Aby uniknąć wypadków w trakcie czynnego wypoczynku na śniegu i lodzie, warto stosować kilka niezbędnych rad:
- zawsze informujmy dokąd i którędy idziemy oraz planowym czasie powrotu,
- na wycieczki po górach, lodzie wybierajmy się w zaufanym towarzystwie biorąc ze sobą sprawne środki łączności i asekuracyjne (kolce lodowe, kamizelka asekuracyjna),
- nie ślizgajmy się na zamarzniętych rzekach i jeziorach, korzystajmy raczej
z zorganizowanych lodowisk oraz innych form czynnego wypoczynku na lodzie, - nigdy nie skracajmy sobie drogi idąc przez zamarznięte zbiorniki wodne
Przypominamy!
Co robić, jeśli POD KIMŚ załamie się lód?
- w przypadku załamania lodu staraj się zachować spokój i próbuj wzywać pomoc,
- rozejrzyj się wokół, czy nie ma w pobliżu dorosłej osoby, jeśli jest poproś o pomoc,
- nie wchodź na lód, gdyż w tym miejscu może być on słaby i też może zarwać się pod tobą,
- wezwij pomoc z telefonu komórkowego – numer 112,
- dzwoniąc na 112 przedstaw się, powiedz spokojnie co się stało, podaj miejsce w którym jesteś, jeśli nie wiesz, gdzie się znajdujesz, podaj jak najwięcej szczegółów, charakterystycznych cech, np. budynki w pobliżu, droga, czekaj na przybycie pomocy, nie rozłączaj się, zostań w stałym kontakcie telefonicznym z numer alarmowym,
- staraj się podać lub rzucić cokolwiek, za co można się trzymać np. linę, gałąź, kurtkę, długi szalik,
- jeżeli jest taka możliwość należy szybko przebrać niedoszłego topielca w suche ubranie.
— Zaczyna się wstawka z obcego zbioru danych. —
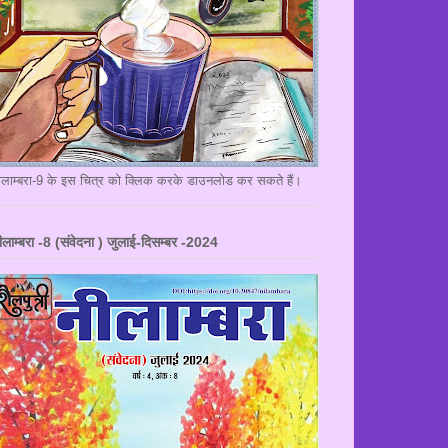
ीलाम्बरा-9 के इस चित्र को क्लिक करके डाउनलोड कर सकते हैं।
ीलाम्बरा -8 (संवेदना ) जुलाई-दिसम्बर -2024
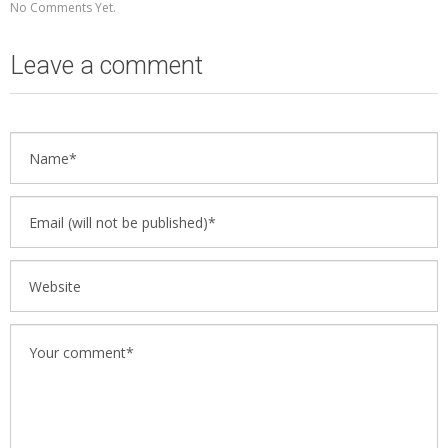
No Comments Yet.
Leave a comment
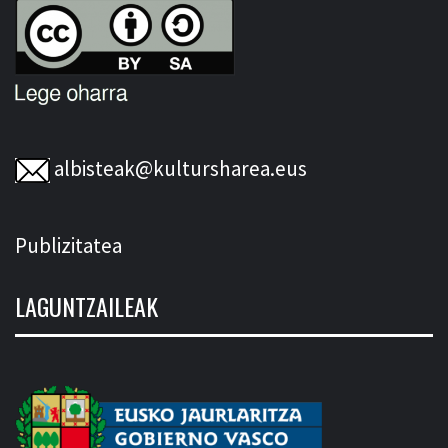
albisteak@kultursharea.eus
Publizitatea
LAGUNTZAILEAK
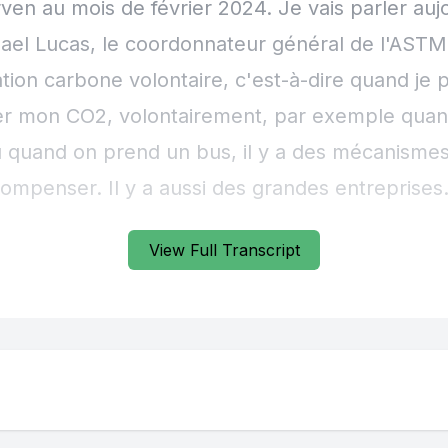
View Full Transcript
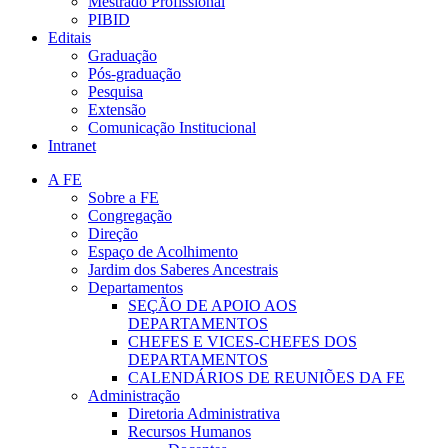
Mestrado Profissional
PIBID
Editais
Graduação
Pós-graduação
Pesquisa
Extensão
Comunicação Institucional
Intranet
A FE
Sobre a FE
Congregação
Direção
Espaço de Acolhimento
Jardim dos Saberes Ancestrais
Departamentos
SEÇÃO DE APOIO AOS
DEPARTAMENTOS
CHEFES E VICES-CHEFES DOS
DEPARTAMENTOS
CALENDÁRIOS DE REUNIÕES DA FE
Administração
Diretoria Administrativa
Recursos Humanos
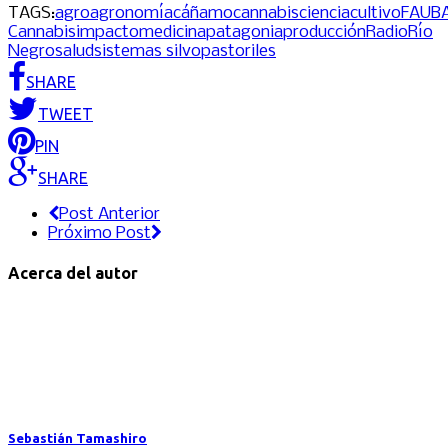
TAGS:
agro
agronomía
cáñamo
cannabis
ciencia
cultivo
FAUB
Cannabis
impacto
medicina
patagonia
producción
Radio
Río
Negro
salud
sistemas silvopastoriles
SHARE
TWEET
PIN
SHARE
Post Anterior
Próximo Post
Acerca del autor
Sebastián Tamashiro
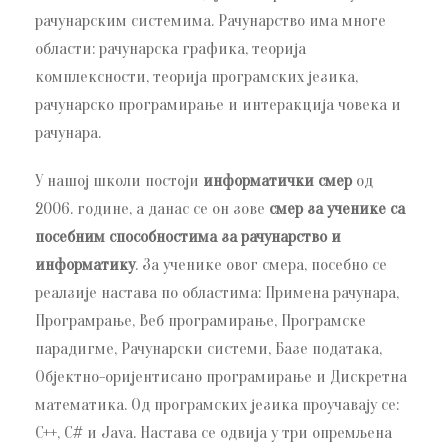
рачунарским системима. Рачунарство има многе
области: рачунарска графика, теорија
комплексности, теорија програмских језика,
рачунарско програмирање и интеракција човека и
рачунара.
У нашој школи постоји
информатички смер
од
2006. године, а данас се он зове
смер за ученике са
посебним способностима за рачунарство и
информатику
. За ученике овог смера, посебно се
реалзије настава по областима: Примена рачунара,
Програмрање, Веб програмирање, Програмске
парадигме, Рачунарски системи, Базе података,
Објектно-оријентисано програмирање и Дискретна
математика. Од програмских језика проучавају се:
C++, C# и Java. Настава се одвија у три опремљена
Kiedy zauważymy osobę tonącą, należy zadzwonić na numer alarmowy 112. Jeśli w zasięgu ręki mamy jakąś gałąź lub długi szalik lub też inny przedmiot przy pomocy którego możemy pomóc osobie tonącej możemy spróbować podczołgać się na bezpieczną dla nas odległość i postarać się podać poszkodowanemu drugi koniec.
Co robić, jeśli POD TOBĄ załamie się lód?
- nie wpadaj w panikę, zachowaj spokój,
- próbuj wzywać pomocy,
- oszczędzaj siły na wydostanie się z wody,
- wydostanie się z wody bez niczyjej pomocy o własnych siłach jest niezwykle trudne – ręce ślizgają się po mokrym lodzie – dlatego bardzo ważne jest posiadanie odpowiedniego sprzętu,
- jeśli to możliwe zdejmij buty, zrzuć plecak, wierzchnie ubranie, łatwiej będziesz mógł utrzymać się na powierzchni,
- najlepiej położyć się płasko na wodzie, rozłożyć szeroko ręce i starać się wpełznąć na lód. Staraj się poruszać w kierunku brzegu leżąc cały czas na lodzie,
- jeśli się wydostaniesz, nie wstawaj, powoli przeczołgaj się w bezpieczne miejsce,
- jeżeli jest tak możliwość szybko przebierz się w suche ubranie.
Pamiętajmy, że lód jest zdradliwy, a jego grubość i wytrzymałość może być myląca!!!
NIE ZAPOMINAJMY, ŻE POKRYWY LODOWE ZBIORNIKÓW WODNYCH BYWAJĄ BARDZO ZDRADLIWE.
POLICJANCI APELUJĄ O ROZWAGĘ I NIE WCHODZENIE NA ZAMARZNIĘTE JEZIORA, KANAŁY, RZEKI ORAZ STAWY.